The situation in Myanmar's western territories is experiencing monumental upheaval as ethnic armed organizations (EAOs) gain considerable ground against the military junta, threatening the already precarious hold the ruling government has on power. Recent developments reveal the National Unity Government (NUG) and the National Unity Consultative Council (NUCC) vocalizing strong opposition to the junta's impending elections, branding them as illegitimate and coercive measures aimed to reinforce military control.
On December 24, 2024, the NUG and NUCC issued a joint statement asserting their commitment to the Spring Revolution. The statement condemned the junta's planned 2025 elections as merely tokenistic - “the military participation in politics” renders the people’s aspiration for a federal democratic union unachievable. The NUG emphasized its resolve to defend the results of the 2020 elections, recognized by the populace, and dismissed any manipulation attempts from the junta. “The revolution will only intensify,” the statement declared, reflecting the unwavering spirit of resistance.
Concurrently, the military junta's grip is faltering, with reports indicating it has lost control over nearly 80 percent of Chin State and almost the entirety of Rakhine State. The Chin Brotherhood Alliance (CBA), which claims substantial victories against junta forces over the past weeks, has established control over significant regions, buoyed by alliances with other armed groups such as the Yaw Defence Force and the Monywa People’s Defence Force. Many soldiers of the Myanmarese armed forces, known as the Tatmadaw, have reportedly defected, with fresh recruits joining the rebel groups instead of the junta.
The Arakan Army (AA) has also made impressive strides, gaining control over nearly the entirety of Rakhine State, following the fall of the junta’s Western Command. The AA’s successful capture of key towns has consolidated its power, substantially altering the military dynamics within the region. Security analysts predict the junta could be completely ejected from these areas as early as next year, raising pressing questions about the future governance of these contested territories.
This rapid deterioration of military authority presents new opportunities for India, which has vested interests aligning with stability and economic progression. First and foremost, the recent advancements by the CBA and AA have renewed hope for the Kaladan Multimodal Transit Project, aimed at establishing more efficient trade routes by connecting goods from Kolkata to Mizoram through Myanmar’s ports. This project has faced delays but is now potentially on the brink of resurgence.

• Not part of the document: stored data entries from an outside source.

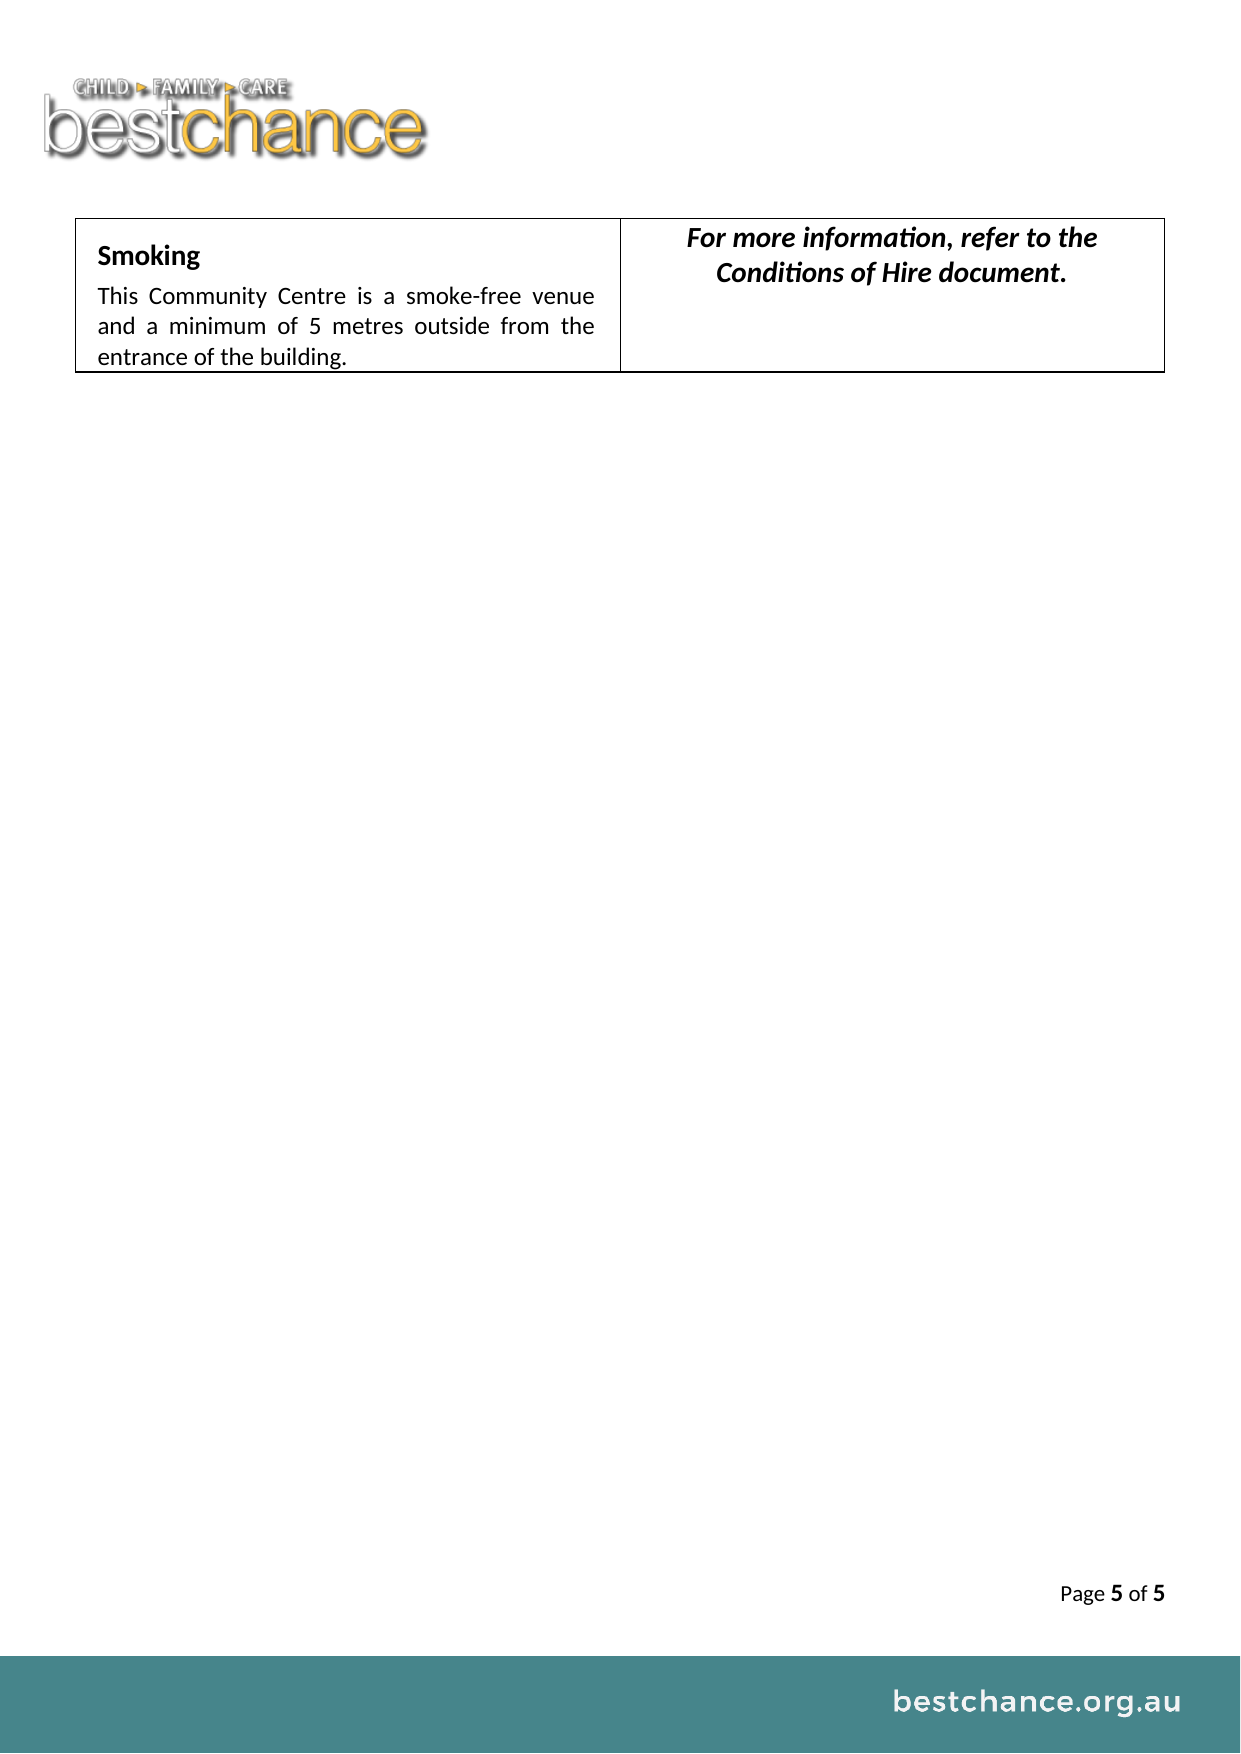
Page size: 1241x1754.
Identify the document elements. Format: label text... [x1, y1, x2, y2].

picture [0, 1656, 1241, 1753]
picture [42, 77, 433, 165]
table_header Finishing Times All functions held at the Community Centre must be vacated by 10.30pm sharp. Bond A Bond of $200 is payable by all hirers. Payment is required to confirm a booking. Hire fees are payable in full, 14 days prior to the event/activity commencing. Regular activity providers will be set up on a direct debt payment plan on a monthly basis. Upon satisfactory post-function inspection and return of key/swipe card, bonds will be refunded. A $30 charge will be deducted from the Bond if the Swipe Card/Key is not returned. Please allow 14 business days for issue of a refund via bank transfer. Public Liability Insurance Public Liability Insurance is compulsory. Casual cover is available to be purchased through Council (excluding private businesses) for a cost of $27.25. Please visit the WCC website for more details. Access The hirer shall only be entitled to use the particular part/s of the building hired. ECMS reserves the right to hire out any other portion of the building for any other purpose or purposes at the same time. Provision of food Provision of food at the Facility may require a food permit. Contact the City’s Environmental Health Department on 9742 0777 for further information. Smoking This Community Centre is a smoke-free venue and a minimum of 5 metres outside from the entrance of the building. [76, 219, 620, 371]
table_header Alcohol Alcohol must not be sold, served or consumed without notifying the Community Liaison Officer or Coordinator. The provision of alcohol at the facility may require a Liquor License from the Liquor Licensing Commission. Visit www.consumer.vic.gov.au for further information. Alcohol is not to be provided within any Wyndham City facility to any person under the age of 18 years. Cancellation Notification of cancellation of bookings by the hirer must be provided in writing 14 days prior to the hire date/s. An administration fee of $40.00 will apply to all cancellations. Conditions of Hire The hirer is to ensure the following: Function to remain in allocated areas All furniture must be cleaned and replaced as found Kitchen and appliances to be cleaned. Toilets to be left tidy All rubbish to be removed from the premises. Hirers need to supply their own consumables, extra garbage bags and cleaning agents. All external exits must be secured and locked before leaving the premises. For more information, refer to the Conditions of Hire document. [621, 219, 1164, 371]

The Kaladan project is significant; it allows India to bypass uncertainty surrounding transportation via Bangladesh, prioritizing effective logistics. Security experts suggest leveraging relationships with the CBA and AA, particularly to aid administrative organization after the troops’ withdrawal, could play to India's advantage. Re-establishing infrastructure and capacity building aligns with India’s aims of enhancing regional trade and connectivity.
India also faces the complex reality of dealing with Kuki-Chin militant factions within this broader picture. The CBA faces internal conflict with rival Kuki-Chin groups, which complicates India's efforts to maintain harmony and coherence within these communities. By fostering strong ties with the CBA and mitigating Kuki-Chin fratricidal issues, India could pave the way for repatriation efforts concerning the Kuki-Chin refugees who currently find shelter across its borders.
Another significant aspect of the current conflict involves China's ambiguous position. Historically, China has alternated support between the junta and various EAOs, but recent developments have engendered suspicion among the groups it previously aided. The junta, feeling pressure from both the EAOs and dissenting voices within, has begun to distance itself from Chinese influence, providing India with a strategic opening to offer support to the NUG and build alliances within the EAOs effectively.
Following the army's waning power, the political future of Myanmar remains uncertain. EAOs like the AA seek to leverage their military successes to advocate for autonomy or independence, setting their political agendas distinct from whatever emerges from the junta-led elections. Questions concerning inclusivity, especially concerning the Rohingya Muslim community, persist as the AA grapples with accusations of past aggressions toward them.
With Myanmar’s citizens remaining resilient against the military regime, the struggle for autonomy continues. Cities across Chin and Rakhine States serve as battlefields for both control and the fight for human rights. The potential for the Arakan Army and CBA hinges on establishing administrative machinery to govern effectively and maintain their newfound sovereignty post-junta.
Efforts to negotiate peace need to focus on cooperation among the various ethnic entities and the NUG to facilitate stability within Myanmar, as both the humanitarian situation for the people and geopolitical dynamics evolve inexorably. Engaging with the NUG and EAOs could fortify India’s position as a key stakeholder. The future of Myanmar will be determined by the ability of the resistance to unify and articulate the aspirations of its peoples, undeterred by the contentious past and present state of conflict.